▶ [STORED DATA]
==========

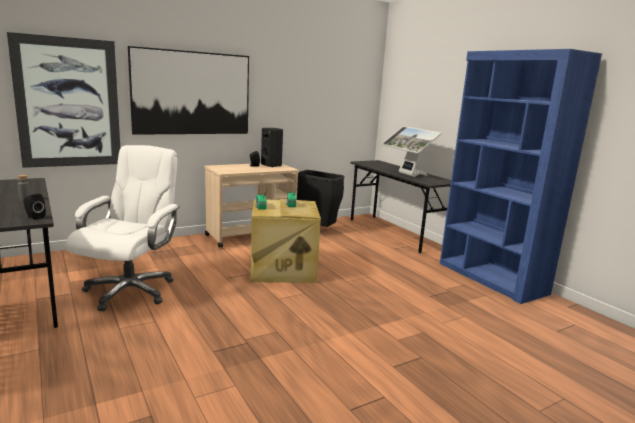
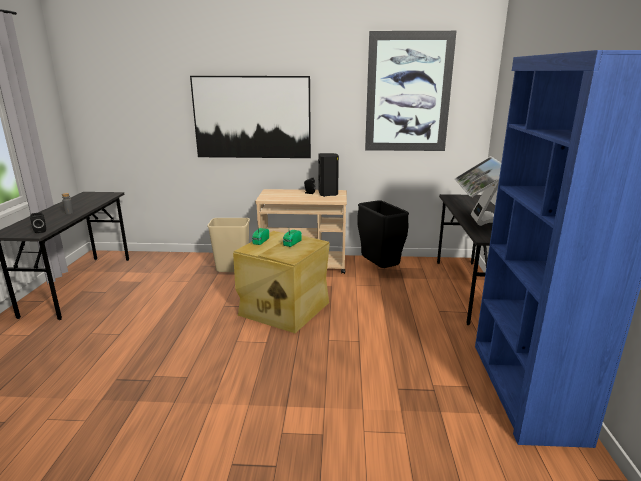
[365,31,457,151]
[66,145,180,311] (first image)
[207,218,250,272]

==========

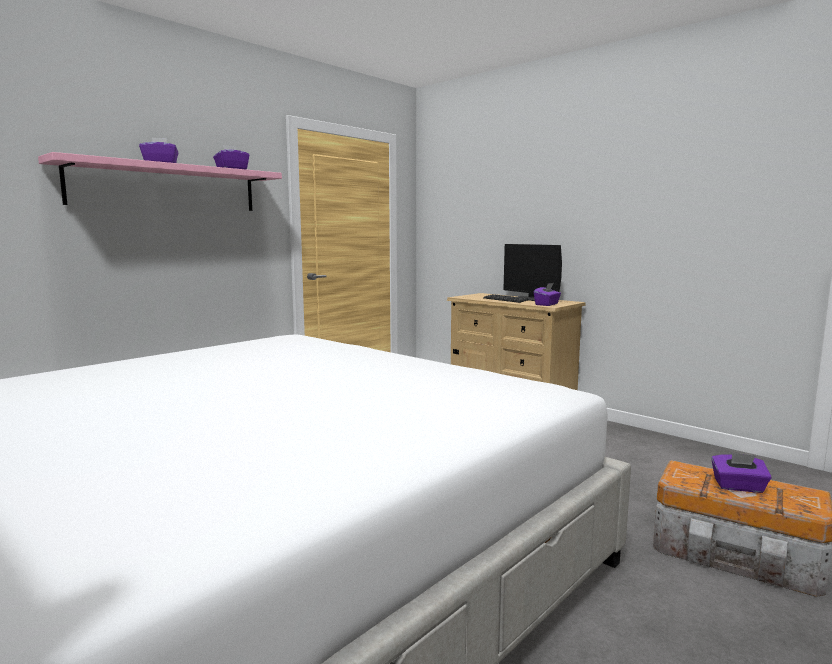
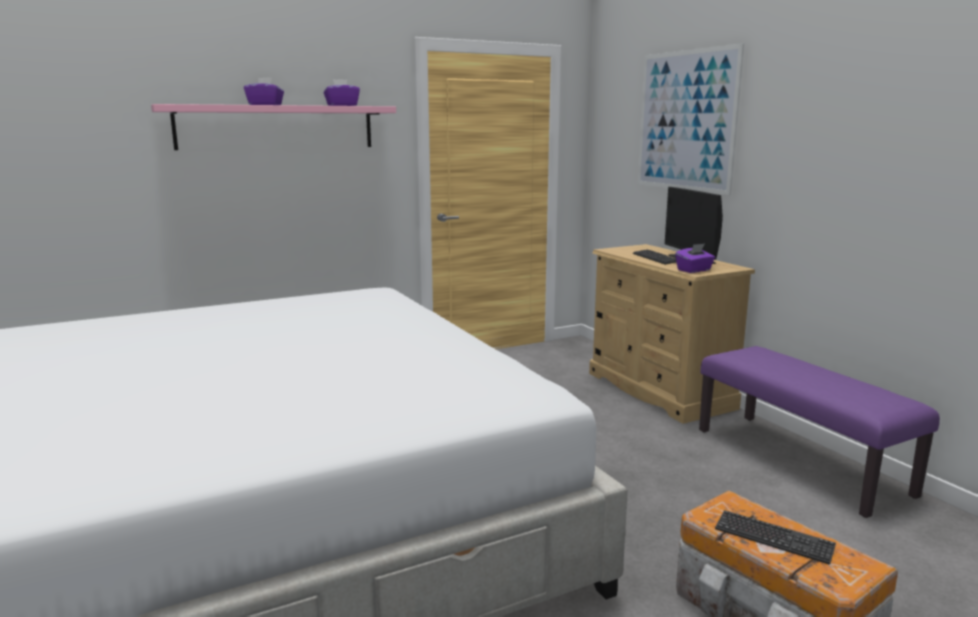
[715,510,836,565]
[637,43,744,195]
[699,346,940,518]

==========

▶ [WORK ITEM] Among the lines above, repeat exactly those from the line with "[365,31,457,151]" to the line with "[207,218,250,272]", counting both ends.

▶ [RESPONSE BOX]
[365,31,457,151]
[66,145,180,311] (first image)
[207,218,250,272]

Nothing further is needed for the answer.